(TO DO): Please update the part of the listing that opens with the line containing "family: Orchidaceae" and closes with the line containing "genus: Dioscorea", replacing "scientific name" with "species" and leaving everything else unchanged.

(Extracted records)
------------
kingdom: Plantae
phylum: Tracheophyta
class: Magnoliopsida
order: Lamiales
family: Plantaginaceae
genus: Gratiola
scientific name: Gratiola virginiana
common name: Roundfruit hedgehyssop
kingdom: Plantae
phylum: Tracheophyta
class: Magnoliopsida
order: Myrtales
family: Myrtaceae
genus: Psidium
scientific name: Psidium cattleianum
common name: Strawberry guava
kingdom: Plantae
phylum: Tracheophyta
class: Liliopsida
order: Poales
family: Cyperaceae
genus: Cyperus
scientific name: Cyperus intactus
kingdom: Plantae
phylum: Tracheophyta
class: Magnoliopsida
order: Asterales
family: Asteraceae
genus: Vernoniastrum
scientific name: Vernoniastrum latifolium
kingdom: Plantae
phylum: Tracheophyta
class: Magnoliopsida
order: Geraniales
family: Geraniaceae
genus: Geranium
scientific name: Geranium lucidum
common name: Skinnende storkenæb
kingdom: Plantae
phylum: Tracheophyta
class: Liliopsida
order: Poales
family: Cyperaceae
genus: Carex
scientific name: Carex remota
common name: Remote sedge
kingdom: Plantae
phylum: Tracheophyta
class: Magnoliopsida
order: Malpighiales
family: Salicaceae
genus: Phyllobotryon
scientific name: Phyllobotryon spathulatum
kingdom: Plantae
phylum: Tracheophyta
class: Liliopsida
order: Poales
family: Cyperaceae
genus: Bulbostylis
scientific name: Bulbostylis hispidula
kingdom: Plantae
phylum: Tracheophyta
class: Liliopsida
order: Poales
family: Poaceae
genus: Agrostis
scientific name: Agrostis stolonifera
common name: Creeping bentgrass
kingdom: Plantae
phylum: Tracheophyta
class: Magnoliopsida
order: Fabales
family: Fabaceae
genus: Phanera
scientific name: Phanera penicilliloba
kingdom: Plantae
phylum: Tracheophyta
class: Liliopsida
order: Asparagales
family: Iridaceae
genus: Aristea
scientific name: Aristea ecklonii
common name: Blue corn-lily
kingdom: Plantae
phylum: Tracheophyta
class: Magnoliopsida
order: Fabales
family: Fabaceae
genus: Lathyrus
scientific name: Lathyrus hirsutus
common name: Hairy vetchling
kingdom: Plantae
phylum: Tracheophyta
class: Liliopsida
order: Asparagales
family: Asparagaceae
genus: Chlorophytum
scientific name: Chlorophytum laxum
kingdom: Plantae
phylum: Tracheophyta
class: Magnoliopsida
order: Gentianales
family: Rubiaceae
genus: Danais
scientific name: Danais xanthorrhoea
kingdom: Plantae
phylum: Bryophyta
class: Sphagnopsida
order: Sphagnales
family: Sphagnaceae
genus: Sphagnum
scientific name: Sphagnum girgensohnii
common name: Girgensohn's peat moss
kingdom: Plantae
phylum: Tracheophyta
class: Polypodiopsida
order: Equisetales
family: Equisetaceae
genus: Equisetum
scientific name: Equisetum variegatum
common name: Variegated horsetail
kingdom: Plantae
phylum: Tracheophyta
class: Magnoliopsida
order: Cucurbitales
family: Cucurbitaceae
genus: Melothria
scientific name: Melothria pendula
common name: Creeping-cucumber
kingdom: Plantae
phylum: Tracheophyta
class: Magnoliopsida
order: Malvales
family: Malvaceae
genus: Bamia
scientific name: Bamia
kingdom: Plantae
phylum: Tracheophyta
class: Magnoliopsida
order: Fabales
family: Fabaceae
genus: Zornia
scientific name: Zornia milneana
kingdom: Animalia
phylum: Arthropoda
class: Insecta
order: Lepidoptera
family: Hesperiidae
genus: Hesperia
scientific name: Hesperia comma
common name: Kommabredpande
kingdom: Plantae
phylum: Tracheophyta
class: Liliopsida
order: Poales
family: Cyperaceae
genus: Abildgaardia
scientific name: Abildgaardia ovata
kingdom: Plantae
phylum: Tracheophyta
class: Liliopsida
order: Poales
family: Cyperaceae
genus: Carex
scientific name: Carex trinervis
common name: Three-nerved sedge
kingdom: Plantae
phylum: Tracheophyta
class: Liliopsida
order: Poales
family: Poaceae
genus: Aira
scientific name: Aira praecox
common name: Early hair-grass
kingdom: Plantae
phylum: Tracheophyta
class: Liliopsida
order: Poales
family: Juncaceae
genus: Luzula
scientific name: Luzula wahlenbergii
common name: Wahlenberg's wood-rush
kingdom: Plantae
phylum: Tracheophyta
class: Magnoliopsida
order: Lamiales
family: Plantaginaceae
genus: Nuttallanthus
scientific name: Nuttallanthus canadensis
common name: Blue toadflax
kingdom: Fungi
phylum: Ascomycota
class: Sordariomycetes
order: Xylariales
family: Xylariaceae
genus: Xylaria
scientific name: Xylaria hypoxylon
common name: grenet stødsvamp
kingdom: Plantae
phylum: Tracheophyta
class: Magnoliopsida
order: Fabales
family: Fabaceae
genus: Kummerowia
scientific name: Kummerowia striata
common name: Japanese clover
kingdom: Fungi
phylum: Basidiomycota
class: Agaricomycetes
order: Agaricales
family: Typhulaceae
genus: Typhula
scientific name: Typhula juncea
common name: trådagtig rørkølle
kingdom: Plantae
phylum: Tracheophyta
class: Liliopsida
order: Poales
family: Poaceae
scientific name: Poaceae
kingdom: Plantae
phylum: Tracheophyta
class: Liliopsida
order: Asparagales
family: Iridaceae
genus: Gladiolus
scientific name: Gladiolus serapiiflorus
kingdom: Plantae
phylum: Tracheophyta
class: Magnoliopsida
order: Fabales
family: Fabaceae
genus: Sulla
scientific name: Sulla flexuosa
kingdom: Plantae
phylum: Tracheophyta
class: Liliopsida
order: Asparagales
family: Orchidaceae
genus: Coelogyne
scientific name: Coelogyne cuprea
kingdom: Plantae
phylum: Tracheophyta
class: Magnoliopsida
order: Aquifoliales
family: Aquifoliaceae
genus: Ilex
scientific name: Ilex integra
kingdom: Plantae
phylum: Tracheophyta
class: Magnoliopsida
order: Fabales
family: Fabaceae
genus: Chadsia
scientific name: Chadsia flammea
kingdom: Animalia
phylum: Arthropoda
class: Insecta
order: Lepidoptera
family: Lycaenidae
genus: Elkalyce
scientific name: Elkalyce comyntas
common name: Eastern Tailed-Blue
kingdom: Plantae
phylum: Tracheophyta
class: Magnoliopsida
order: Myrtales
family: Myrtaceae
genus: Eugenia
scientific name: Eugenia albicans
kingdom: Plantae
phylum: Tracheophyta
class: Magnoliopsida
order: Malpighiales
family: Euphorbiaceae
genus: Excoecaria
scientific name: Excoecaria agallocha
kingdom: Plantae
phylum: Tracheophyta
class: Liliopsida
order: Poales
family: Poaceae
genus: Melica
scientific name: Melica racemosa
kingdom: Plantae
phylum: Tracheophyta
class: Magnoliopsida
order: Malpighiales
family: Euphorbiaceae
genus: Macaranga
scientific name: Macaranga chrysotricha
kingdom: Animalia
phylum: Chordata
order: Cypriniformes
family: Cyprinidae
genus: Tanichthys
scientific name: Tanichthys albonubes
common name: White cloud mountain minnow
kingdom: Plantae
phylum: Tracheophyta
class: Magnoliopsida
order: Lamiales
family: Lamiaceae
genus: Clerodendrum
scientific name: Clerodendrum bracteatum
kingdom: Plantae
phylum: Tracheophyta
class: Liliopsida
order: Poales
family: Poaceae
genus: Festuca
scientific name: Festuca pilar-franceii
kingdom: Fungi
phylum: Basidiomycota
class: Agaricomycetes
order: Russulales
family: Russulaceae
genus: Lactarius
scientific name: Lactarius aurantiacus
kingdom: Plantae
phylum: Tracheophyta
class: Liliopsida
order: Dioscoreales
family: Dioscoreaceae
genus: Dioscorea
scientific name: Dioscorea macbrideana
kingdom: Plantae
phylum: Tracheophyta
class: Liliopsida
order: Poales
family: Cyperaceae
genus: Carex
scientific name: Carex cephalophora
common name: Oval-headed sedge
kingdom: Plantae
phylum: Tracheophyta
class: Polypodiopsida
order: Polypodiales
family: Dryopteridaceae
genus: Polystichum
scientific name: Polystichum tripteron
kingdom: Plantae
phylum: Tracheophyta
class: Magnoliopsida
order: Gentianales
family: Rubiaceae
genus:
------------
(SOLUTION TO THIS PROBLEM):
family: Orchidaceae
genus: Coelogyne
species: Coelogyne cuprea
kingdom: Plantae
phylum: Tracheophyta
class: Magnoliopsida
order: Aquifoliales
family: Aquifoliaceae
genus: Ilex
species: Ilex integra
kingdom: Plantae
phylum: Tracheophyta
class: Magnoliopsida
order: Fabales
family: Fabaceae
genus: Chadsia
species: Chadsia flammea
kingdom: Animalia
phylum: Arthropoda
class: Insecta
order: Lepidoptera
family: Lycaenidae
genus: Elkalyce
species: Elkalyce comyntas
common name: Eastern Tailed-Blue
kingdom: Plantae
phylum: Tracheophyta
class: Magnoliopsida
order: Myrtales
family: Myrtaceae
genus: Eugenia
species: Eugenia albicans
kingdom: Plantae
phylum: Tracheophyta
class: Magnoliopsida
order: Malpighiales
family: Euphorbiaceae
genus: Excoecaria
species: Excoecaria agallocha
kingdom: Plantae
phylum: Tracheophyta
class: Liliopsida
order: Poales
family: Poaceae
genus: Melica
species: Melica racemosa
kingdom: Plantae
phylum: Tracheophyta
class: Magnoliopsida
order: Malpighiales
family: Euphorbiaceae
genus: Macaranga
species: Macaranga chrysotricha
kingdom: Animalia
phylum: Chordata
order: Cypriniformes
family: Cyprinidae
genus: Tanichthys
species: Tanichthys albonubes
common name: White cloud mountain minnow
kingdom: Plantae
phylum: Tracheophyta
class: Magnoliopsida
order: Lamiales
family: Lamiaceae
genus: Clerodendrum
species: Clerodendrum bracteatum
kingdom: Plantae
phylum: Tracheophyta
class: Liliopsida
order: Poales
family: Poaceae
genus: Festuca
species: Festuca pilar-franceii
kingdom: Fungi
phylum: Basidiomycota
class: Agaricomycetes
order: Russulales
family: Russulaceae
genus: Lactarius
species: Lactarius aurantiacus
kingdom: Plantae
phylum: Tracheophyta
class: Liliopsida
order: Dioscoreales
family: Dioscoreaceae
genus: Dioscorea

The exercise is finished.